Pitney Bowes has built many of its business offerings into a Commerce Cloud Platform powered in part by Aria Systems. The vendor delivers strong support for billing systems and financial management capabilities—including usage-based and subscriptions systems—that operate within Pitney Bowes’ business framework.

In the past, Schmitt says, the company had to configure many components and processes manually to operate within an existing SAP ERP platform. The Aria platform integrates pricing configuration tools with its billing solution to create a highly flexible environment.

“It has provided us with the speed to market that we require,” he reports. “We are now able to set up multipe pricing schemas very quickly.”

Enterprise-Grade Capabilities Deliver Flexibility, Scalability

That’s no small matter for Pitney Bowes, which oversees about 750 different applications and solutions globally. When it came time to modernize, “We were faced with the proposition of re-architecting and, to the extent required, ripping out and replacing global enterprise applications to work within the existing SAP system,” Schmitt explains. “We wanted to put in place enterprise-grade capabilities that would deliver greater flexibility and scalability, but also continue to connect them to the ERP system and have everything operate seamlessly.”

Clients of all sizes can now securely access a full range of Pitney Bowes shipping, mailing, ecommerce, location intelligence, customer information management, customer engagement and payment solutions. They are able to use PCs, mobile devices, connected metering devices, or APIs to handle transactions.

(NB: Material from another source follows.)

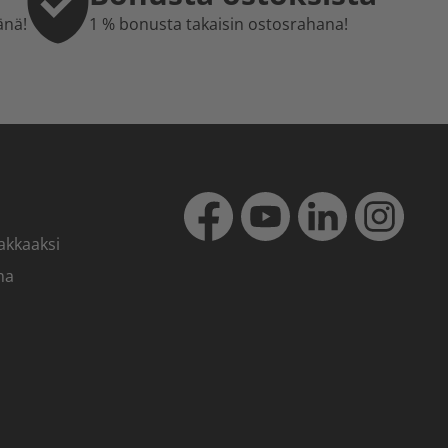
änä!
1 % bonusta takaisin ostosrahana!
akkaaksi
ma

According to Schmitt, during testing, the platform demonstrated that it could accelerate the go-to-market timing of new products by a whopping 700 percent. In practical terms, what was once a 14-month application delivery process now takes only a few weeks. In addition, the system offers reporting and analytics tools that provide deeper insights into the business.

Schmitt reports that the end result is a better customer experience, accurate and transparent real-time pricing and billing information for customers, and improved security and compliance for Pitney Bowes.